-------- Working data --------

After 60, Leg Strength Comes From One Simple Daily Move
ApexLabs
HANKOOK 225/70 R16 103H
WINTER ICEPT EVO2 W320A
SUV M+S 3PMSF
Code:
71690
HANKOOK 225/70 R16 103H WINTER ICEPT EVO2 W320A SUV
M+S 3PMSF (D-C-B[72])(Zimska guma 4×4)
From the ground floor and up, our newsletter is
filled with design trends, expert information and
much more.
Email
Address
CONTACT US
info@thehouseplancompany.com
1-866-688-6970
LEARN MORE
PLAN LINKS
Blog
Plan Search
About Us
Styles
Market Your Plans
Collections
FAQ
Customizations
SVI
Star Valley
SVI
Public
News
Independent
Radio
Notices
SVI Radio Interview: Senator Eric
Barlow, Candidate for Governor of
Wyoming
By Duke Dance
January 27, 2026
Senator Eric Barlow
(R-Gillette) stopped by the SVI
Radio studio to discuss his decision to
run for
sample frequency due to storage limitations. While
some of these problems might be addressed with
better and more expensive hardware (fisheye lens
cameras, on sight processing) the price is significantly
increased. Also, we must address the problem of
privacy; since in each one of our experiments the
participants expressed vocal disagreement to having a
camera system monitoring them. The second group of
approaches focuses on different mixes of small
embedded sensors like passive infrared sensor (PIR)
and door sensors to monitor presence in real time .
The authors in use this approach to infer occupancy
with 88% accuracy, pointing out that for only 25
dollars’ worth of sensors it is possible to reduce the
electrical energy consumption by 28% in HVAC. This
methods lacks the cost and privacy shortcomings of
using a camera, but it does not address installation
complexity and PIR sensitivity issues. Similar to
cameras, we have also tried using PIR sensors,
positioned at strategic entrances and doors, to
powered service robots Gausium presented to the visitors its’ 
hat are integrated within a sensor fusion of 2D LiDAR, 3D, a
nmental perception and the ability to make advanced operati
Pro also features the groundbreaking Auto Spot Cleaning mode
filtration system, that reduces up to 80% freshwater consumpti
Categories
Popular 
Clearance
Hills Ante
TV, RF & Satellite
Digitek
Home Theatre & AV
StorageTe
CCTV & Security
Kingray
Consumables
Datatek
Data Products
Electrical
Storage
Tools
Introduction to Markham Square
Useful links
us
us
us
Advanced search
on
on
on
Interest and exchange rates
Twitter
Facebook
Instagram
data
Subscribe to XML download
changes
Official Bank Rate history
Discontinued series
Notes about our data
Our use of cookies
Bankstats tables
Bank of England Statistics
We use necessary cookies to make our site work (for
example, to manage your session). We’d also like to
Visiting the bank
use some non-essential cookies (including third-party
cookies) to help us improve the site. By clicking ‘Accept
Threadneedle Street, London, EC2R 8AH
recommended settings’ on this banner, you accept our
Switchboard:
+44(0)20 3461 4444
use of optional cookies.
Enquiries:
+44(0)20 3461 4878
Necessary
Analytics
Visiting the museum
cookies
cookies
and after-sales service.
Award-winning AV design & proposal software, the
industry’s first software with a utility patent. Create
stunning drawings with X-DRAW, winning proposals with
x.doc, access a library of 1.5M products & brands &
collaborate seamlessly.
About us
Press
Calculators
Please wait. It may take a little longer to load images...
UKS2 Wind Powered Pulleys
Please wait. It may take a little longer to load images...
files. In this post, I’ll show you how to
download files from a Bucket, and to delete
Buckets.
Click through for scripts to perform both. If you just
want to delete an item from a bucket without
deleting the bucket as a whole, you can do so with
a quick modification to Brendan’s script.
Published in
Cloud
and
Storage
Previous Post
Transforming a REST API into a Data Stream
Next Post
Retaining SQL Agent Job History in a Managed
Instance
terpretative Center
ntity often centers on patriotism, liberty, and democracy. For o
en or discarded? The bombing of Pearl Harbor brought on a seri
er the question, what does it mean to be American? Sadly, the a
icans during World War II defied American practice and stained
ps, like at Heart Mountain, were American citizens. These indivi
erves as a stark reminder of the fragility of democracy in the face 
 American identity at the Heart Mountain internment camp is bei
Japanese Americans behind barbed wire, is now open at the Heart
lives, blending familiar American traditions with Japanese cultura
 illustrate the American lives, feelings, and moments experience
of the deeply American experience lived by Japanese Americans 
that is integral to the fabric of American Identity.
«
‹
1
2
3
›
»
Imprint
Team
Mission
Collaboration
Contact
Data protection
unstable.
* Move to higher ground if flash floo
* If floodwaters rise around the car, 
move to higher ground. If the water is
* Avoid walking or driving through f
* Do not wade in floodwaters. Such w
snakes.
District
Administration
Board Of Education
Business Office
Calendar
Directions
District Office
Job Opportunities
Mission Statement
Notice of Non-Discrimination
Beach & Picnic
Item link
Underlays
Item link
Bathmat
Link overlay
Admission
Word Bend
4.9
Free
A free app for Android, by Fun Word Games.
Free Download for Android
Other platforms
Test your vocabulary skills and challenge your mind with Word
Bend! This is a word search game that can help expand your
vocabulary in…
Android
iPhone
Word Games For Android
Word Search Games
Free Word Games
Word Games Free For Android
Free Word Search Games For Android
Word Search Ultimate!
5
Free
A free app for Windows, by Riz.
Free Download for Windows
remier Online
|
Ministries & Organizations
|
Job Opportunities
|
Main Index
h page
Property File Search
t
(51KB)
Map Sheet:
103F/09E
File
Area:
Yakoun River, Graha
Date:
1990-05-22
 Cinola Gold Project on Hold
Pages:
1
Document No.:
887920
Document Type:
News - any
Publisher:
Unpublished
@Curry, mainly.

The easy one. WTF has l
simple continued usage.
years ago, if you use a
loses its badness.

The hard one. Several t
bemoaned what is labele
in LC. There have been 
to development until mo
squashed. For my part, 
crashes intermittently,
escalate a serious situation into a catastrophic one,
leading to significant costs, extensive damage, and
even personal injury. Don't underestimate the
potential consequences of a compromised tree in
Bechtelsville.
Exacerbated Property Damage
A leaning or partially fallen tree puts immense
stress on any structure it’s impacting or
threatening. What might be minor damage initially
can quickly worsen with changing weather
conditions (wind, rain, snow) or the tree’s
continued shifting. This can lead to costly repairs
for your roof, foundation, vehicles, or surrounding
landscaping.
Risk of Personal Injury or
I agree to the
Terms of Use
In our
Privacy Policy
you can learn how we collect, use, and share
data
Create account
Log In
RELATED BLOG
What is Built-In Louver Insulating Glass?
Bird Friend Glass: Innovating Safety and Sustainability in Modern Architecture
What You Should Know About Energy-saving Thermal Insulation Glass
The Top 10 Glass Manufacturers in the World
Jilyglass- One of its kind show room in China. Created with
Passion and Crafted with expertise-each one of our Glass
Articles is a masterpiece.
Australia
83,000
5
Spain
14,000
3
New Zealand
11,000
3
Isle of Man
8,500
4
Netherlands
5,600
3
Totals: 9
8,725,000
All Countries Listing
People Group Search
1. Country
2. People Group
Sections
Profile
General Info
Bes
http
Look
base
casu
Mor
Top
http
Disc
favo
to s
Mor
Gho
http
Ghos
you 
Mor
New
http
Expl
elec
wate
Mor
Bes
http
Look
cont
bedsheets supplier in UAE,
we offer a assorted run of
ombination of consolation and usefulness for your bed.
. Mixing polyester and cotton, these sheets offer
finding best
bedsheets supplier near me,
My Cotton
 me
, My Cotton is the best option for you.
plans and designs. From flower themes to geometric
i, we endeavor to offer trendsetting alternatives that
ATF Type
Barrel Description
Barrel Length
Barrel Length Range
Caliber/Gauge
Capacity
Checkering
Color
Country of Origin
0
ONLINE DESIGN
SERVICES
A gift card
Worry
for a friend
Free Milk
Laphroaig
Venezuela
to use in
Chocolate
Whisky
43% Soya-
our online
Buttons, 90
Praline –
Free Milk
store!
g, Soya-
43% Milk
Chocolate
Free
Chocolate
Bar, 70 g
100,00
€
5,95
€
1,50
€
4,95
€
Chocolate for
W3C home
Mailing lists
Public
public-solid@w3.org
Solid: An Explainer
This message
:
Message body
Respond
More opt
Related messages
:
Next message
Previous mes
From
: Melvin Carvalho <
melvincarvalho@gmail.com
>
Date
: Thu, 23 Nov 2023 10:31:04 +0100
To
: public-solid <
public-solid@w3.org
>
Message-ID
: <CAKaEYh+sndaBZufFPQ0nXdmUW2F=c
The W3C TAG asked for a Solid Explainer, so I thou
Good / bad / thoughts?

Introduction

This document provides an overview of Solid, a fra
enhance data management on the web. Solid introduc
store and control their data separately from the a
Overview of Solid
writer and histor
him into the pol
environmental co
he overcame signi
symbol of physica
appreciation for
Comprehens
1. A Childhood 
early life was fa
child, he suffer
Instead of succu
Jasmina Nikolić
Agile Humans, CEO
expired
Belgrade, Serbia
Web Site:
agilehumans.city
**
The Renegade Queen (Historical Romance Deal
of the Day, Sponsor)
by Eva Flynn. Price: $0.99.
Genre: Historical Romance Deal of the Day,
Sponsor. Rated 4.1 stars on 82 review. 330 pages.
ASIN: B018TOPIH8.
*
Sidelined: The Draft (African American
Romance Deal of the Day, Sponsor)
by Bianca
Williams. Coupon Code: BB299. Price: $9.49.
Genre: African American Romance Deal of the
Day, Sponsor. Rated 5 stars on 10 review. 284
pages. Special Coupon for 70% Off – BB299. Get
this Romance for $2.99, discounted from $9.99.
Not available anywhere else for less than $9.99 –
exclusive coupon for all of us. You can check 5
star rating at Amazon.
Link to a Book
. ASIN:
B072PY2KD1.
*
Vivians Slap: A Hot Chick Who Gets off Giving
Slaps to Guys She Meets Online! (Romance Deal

--------

What the task requires: Search the listing above for the lines with "If floodwaters rise" and "Beach & Picnic", then output those lines and all lines between them exactly.

The answer:
* If floodwaters rise around the car, 
move to higher ground. If the water is
* Avoid walking or driving through f
* Do not wade in floodwaters. Such w
snakes.
District
Administration
Board Of Education
Business Office
Calendar
Directions
District Office
Job Opportunities
Mission Statement
Notice of Non-Discrimination
Beach & Picnic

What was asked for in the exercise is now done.